Instructions to follow: Only an exact copy of the records, from the line with "right ankle: (634, 619)" through the last line, is wanted.

Stored data entries:
******************************

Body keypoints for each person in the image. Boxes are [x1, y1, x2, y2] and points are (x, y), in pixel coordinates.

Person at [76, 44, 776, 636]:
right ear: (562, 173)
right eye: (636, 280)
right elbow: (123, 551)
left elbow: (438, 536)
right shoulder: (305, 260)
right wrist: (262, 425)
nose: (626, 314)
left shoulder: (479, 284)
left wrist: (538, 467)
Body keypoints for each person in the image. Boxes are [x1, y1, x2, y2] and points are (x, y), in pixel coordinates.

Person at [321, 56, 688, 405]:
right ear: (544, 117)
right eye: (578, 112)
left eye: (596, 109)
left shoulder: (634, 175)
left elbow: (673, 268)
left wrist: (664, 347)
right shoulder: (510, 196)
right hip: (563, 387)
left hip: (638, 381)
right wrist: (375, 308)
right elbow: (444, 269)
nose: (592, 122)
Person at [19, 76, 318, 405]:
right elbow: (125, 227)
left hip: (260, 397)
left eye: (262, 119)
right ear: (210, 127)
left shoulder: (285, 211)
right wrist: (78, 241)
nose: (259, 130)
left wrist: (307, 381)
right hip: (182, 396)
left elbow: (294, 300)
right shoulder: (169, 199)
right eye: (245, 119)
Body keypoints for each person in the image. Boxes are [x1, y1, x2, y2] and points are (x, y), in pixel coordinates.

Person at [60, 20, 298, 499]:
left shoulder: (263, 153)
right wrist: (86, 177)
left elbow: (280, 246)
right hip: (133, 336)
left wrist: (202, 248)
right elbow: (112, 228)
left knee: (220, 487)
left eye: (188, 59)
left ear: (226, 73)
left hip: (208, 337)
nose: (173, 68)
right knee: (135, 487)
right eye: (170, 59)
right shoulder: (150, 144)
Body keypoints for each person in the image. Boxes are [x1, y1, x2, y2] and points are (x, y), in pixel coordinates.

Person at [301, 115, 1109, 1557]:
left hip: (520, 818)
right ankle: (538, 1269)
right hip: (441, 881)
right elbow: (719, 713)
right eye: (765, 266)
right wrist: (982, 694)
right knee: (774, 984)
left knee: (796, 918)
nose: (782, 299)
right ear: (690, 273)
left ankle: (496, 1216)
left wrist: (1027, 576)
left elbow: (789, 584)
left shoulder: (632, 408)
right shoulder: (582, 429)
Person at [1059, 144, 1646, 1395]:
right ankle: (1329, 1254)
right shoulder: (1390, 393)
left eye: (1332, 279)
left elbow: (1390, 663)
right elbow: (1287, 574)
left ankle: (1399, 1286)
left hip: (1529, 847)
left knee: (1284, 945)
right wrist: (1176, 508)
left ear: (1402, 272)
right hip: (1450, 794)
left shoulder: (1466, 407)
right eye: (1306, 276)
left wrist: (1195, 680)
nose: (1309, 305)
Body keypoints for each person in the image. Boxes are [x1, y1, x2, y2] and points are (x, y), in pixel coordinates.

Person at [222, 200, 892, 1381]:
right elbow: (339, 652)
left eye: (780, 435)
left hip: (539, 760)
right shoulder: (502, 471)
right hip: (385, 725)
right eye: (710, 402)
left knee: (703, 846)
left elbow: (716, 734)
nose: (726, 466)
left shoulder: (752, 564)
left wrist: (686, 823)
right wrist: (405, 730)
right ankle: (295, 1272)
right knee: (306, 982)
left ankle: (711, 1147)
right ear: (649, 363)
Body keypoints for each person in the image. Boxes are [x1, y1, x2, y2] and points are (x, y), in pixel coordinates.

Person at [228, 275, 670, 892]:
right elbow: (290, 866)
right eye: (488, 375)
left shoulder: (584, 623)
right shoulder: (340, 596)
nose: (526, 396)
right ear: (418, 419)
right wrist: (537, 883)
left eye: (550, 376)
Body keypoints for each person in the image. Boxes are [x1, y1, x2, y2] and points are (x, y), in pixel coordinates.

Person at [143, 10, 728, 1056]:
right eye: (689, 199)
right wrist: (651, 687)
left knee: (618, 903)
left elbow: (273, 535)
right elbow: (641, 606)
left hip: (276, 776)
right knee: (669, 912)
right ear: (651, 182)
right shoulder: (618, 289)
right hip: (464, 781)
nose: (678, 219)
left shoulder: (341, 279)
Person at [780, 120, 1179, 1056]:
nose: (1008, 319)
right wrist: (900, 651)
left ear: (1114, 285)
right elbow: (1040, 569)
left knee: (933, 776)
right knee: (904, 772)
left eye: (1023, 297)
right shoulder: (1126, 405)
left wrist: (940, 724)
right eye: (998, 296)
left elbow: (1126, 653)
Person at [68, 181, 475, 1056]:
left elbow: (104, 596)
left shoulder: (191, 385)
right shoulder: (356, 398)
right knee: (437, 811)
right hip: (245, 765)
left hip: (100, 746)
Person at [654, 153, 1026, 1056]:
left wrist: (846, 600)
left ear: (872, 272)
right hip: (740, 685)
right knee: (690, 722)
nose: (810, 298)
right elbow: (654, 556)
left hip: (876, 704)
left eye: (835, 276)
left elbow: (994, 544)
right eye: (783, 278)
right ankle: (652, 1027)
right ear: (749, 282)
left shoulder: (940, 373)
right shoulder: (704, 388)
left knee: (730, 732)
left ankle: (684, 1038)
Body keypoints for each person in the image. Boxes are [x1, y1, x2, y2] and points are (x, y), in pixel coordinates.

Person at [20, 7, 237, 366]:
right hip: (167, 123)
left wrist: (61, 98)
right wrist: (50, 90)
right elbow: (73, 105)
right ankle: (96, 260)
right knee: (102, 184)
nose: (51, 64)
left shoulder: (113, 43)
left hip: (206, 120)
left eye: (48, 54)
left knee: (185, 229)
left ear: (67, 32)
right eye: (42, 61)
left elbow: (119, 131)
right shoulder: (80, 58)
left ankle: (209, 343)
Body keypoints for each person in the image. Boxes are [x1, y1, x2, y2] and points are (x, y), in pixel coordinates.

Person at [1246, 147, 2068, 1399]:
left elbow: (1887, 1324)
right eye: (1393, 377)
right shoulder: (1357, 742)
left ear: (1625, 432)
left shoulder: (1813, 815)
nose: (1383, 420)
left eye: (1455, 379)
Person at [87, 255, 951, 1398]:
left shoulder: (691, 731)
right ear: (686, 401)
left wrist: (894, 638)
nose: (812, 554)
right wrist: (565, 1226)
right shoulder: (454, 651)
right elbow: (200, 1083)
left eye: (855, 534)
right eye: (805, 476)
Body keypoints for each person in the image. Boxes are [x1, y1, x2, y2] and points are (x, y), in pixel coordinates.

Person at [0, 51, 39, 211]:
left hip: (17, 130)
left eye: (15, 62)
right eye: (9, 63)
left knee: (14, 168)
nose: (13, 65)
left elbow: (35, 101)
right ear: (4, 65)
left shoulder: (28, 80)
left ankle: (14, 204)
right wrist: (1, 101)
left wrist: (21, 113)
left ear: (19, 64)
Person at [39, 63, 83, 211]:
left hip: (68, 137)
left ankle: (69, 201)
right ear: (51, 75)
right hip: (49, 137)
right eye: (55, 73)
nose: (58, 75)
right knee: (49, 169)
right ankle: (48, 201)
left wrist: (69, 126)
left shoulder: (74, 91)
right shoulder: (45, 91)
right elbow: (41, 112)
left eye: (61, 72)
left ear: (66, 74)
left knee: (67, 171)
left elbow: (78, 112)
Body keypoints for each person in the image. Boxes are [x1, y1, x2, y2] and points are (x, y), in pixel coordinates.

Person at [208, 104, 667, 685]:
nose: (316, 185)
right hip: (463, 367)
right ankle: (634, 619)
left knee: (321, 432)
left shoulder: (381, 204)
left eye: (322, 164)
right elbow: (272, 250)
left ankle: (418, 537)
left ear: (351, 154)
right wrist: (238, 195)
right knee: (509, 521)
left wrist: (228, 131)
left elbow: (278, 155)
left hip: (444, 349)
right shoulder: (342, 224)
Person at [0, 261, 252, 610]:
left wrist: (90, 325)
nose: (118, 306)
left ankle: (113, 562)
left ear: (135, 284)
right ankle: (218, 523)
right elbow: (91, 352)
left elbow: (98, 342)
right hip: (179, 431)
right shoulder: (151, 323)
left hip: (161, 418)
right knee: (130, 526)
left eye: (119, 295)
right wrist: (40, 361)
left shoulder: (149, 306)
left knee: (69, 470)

******************************

Response to this exercise:
right ankle: (634, 619)
left knee: (321, 432)
left shoulder: (381, 204)
left eye: (322, 164)
right elbow: (272, 250)
left ankle: (418, 537)
left ear: (351, 154)
right wrist: (238, 195)
right knee: (509, 521)
left wrist: (228, 131)
left elbow: (278, 155)
left hip: (444, 349)
right shoulder: (342, 224)
Person at [0, 261, 252, 610]:
left wrist: (90, 325)
nose: (118, 306)
left ankle: (113, 562)
left ear: (135, 284)
right ankle: (218, 523)
right elbow: (91, 352)
left elbow: (98, 342)
right hip: (179, 431)
right shoulder: (151, 323)
left hip: (161, 418)
right knee: (130, 526)
left eye: (119, 295)
right wrist: (40, 361)
left shoulder: (149, 306)
left knee: (69, 470)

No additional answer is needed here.